Basic metrics about the file:

m = result["metrics"]
print(m["total_lines"])       # 120
print(m["code_lines"])        # 95   (non-blank, non-comment lines)
print(m["comment_lines"])     # 18
print(m["blank_lines"])       # 7
print(m["max_depth"])         # maximum nesting depth of the syntax tree

Full Example

from tree_sitter_language_pack import process, ProcessConfig

source = '''
import os
from pathlib import Path
from typing import Optional

def read_file(path: str, encoding: str = "utf-8") -> Optional[str]:
    """Read and return the contents of a file.

    Args:
        path: Path to the file to read.
        encoding: File encoding. Defaults to utf-8.

    Returns:
        File contents, or None if the file doesn't exist.
    """
    p = Path(path)
    if not p.exists():
        return None
    return p.read_text(encoding=encoding)

class FileCache:
    """In-memory cache for file contents."""

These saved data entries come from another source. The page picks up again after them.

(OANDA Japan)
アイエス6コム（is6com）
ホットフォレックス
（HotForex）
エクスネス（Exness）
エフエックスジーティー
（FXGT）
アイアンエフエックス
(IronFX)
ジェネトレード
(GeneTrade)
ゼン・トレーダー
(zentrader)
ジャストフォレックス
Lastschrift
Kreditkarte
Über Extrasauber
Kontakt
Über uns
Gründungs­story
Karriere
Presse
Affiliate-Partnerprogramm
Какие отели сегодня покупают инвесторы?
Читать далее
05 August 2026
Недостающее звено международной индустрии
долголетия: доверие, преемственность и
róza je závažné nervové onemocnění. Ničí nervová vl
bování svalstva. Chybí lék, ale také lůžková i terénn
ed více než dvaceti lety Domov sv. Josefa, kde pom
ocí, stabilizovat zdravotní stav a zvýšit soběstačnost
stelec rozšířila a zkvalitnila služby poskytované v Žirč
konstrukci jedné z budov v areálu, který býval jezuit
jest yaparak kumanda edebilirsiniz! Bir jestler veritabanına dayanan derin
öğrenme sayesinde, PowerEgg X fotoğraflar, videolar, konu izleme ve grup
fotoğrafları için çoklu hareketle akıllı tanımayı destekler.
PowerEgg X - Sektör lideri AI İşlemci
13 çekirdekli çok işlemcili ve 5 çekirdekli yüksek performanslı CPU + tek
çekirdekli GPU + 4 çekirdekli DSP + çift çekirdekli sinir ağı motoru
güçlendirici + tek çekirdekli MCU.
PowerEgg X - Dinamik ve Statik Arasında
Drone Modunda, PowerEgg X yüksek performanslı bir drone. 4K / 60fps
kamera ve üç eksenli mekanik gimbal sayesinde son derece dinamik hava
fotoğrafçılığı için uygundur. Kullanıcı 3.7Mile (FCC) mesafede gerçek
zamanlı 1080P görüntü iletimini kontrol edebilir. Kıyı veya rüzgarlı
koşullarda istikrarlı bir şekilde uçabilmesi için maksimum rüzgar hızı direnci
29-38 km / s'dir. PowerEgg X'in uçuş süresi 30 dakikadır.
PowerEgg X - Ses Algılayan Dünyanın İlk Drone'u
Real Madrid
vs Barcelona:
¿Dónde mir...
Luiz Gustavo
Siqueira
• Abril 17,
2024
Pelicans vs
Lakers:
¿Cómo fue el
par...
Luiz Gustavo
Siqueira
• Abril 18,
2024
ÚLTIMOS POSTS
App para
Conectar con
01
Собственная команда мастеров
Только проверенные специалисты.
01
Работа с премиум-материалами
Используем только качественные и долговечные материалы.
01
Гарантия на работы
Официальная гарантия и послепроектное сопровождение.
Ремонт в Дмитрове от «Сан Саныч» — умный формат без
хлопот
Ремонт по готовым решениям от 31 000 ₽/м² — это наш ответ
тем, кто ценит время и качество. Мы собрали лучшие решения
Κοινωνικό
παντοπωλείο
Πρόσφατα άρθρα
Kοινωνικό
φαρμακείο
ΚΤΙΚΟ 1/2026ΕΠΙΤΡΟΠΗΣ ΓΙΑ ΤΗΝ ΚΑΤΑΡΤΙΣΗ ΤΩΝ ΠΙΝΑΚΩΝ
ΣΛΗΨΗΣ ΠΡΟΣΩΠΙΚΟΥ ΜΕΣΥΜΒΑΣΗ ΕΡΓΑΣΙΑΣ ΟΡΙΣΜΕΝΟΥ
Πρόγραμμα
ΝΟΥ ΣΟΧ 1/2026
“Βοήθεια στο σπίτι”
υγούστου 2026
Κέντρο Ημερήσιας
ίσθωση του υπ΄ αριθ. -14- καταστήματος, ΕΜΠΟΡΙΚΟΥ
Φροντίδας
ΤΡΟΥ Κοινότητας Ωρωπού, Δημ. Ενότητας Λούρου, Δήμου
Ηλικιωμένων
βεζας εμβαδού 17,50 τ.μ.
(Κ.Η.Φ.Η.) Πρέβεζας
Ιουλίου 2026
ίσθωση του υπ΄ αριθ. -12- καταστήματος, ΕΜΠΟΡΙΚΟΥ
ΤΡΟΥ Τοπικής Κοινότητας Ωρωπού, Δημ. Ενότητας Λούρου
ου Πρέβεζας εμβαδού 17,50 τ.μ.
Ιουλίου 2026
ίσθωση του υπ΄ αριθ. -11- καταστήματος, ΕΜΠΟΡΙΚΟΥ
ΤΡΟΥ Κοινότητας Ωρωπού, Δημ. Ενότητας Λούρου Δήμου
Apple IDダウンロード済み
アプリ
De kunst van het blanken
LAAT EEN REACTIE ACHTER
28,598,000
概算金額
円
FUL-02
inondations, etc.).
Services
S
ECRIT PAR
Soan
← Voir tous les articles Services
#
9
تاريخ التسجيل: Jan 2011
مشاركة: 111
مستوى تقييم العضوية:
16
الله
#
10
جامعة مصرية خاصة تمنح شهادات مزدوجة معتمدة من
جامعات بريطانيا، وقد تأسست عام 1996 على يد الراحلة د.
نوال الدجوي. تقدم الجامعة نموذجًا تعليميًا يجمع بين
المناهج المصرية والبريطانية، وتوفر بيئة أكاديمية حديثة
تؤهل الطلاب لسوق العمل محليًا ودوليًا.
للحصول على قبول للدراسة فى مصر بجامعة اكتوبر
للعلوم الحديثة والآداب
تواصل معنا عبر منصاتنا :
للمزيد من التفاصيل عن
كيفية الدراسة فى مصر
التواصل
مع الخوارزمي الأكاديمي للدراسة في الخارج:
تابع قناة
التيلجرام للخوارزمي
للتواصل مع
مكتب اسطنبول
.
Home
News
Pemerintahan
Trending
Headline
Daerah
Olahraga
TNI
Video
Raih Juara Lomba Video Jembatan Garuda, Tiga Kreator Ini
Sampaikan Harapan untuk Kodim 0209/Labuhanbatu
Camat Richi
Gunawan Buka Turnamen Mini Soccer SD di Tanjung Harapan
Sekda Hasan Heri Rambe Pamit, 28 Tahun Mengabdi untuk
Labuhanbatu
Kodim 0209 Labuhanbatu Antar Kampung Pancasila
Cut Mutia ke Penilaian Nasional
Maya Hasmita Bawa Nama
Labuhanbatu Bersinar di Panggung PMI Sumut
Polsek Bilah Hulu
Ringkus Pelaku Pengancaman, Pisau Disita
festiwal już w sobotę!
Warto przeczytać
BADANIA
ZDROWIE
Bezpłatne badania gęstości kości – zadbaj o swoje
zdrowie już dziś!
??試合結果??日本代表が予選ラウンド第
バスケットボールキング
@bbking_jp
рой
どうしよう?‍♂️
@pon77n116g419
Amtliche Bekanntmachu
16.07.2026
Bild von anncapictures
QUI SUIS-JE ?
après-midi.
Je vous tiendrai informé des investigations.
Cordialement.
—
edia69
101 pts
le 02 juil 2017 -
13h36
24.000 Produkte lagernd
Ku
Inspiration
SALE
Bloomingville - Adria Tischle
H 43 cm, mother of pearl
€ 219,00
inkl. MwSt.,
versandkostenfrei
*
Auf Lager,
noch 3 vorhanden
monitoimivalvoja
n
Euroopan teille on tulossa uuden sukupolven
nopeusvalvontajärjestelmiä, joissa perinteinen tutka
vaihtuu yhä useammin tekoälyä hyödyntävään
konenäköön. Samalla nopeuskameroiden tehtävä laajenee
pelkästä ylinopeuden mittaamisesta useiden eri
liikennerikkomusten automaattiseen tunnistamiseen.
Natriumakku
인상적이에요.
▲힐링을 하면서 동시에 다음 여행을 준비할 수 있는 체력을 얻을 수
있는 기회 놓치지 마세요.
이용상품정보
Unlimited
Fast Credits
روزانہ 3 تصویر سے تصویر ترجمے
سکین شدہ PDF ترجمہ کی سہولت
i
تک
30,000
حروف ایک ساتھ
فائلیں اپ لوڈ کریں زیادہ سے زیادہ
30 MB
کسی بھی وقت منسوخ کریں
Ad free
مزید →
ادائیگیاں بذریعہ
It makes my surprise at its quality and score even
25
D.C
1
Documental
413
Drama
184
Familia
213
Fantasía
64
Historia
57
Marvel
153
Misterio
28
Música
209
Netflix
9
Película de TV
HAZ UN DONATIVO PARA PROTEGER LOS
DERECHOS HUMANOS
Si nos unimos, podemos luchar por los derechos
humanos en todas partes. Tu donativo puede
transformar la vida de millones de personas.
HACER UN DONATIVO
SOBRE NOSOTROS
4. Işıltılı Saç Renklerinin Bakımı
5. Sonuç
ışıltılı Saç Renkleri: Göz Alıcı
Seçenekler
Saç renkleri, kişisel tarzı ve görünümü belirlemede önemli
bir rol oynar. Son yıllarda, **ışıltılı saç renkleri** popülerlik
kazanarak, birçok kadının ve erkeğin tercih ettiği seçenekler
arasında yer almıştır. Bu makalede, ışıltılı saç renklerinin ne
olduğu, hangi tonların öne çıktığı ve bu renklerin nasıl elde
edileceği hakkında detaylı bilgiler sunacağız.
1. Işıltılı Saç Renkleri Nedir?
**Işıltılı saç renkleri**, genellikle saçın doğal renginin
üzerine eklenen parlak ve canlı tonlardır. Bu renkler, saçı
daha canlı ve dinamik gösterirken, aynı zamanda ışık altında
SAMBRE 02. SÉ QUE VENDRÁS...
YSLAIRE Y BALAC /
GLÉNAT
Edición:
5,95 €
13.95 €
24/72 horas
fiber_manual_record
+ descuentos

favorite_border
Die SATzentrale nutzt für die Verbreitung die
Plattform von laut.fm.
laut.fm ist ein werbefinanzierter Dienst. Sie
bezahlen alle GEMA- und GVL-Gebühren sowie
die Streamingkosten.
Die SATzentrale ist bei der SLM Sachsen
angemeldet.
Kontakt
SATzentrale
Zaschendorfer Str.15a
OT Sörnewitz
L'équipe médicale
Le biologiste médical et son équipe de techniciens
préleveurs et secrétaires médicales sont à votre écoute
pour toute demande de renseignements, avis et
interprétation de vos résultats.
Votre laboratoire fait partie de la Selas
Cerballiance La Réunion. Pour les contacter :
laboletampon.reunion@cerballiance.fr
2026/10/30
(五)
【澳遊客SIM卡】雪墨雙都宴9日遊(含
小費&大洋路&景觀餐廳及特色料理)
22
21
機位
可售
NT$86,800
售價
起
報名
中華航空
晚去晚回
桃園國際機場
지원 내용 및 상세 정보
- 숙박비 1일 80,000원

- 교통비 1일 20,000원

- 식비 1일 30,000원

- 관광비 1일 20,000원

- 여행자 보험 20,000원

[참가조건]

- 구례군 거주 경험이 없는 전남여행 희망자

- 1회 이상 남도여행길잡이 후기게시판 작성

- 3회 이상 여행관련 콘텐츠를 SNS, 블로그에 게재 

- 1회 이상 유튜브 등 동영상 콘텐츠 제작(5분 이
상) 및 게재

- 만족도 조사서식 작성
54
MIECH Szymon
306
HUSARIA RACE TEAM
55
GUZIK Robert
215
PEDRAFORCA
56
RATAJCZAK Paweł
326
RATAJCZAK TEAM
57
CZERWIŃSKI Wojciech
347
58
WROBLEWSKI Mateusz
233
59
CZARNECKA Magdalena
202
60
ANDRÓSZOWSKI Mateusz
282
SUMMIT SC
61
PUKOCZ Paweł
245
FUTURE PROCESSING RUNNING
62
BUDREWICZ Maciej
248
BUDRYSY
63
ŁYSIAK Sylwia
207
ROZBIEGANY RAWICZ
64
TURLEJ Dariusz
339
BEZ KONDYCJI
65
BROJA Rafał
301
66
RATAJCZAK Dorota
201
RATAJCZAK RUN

    def __init__(self, root: str):
        self._root = root
        self._cache: dict[str, str] = {}

    def get(self, name: str) -> Optional[str]:
        if name not in self._cache:
            self._cache[name] = read_file(os.path.join(self._root, name))
        return self._cache[name]
'''

config = ProcessConfig(
    language="python",
    structure=True,
    imports=True,
    docstrings=True,
    comments=True,
    diagnostics=True,
)
result = process(source, config)

# Structure
for item in result["structure"]:
    print(f"{item['kind']:12} {item['name']:20} lines {item['start_line']}-{item['end_line']}")

# Output:
# function     read_file            lines 6-20
# class        FileCache            lines 22-33
# method       __init__             lines 26-28
# method       get                  lines 30-33

# Imports
for imp in result["imports"]:
    names = ", ".join(imp["names"]) or "*"
    print(f"from {imp['source']} import {names}")

# Output:
# from os import *
# from pathlib import Path
# from typing import Optional

# Docstrings
func = result["structure"][0]
print(f"\n{func['name']} docstring:\n{func['docstring']}")

# Metrics
m = result["metrics"]
print(f"\nLines: {m['total_lines']} total, {m['code_lines']} code, {m['comment_lines']} comments")

Custom Queries

Custom query extraction helpers are not part of the v1.6.2 public API. In Rust, call get_parser() and use the tree-sitter query APIs directly when the built-in process() fields are not enough.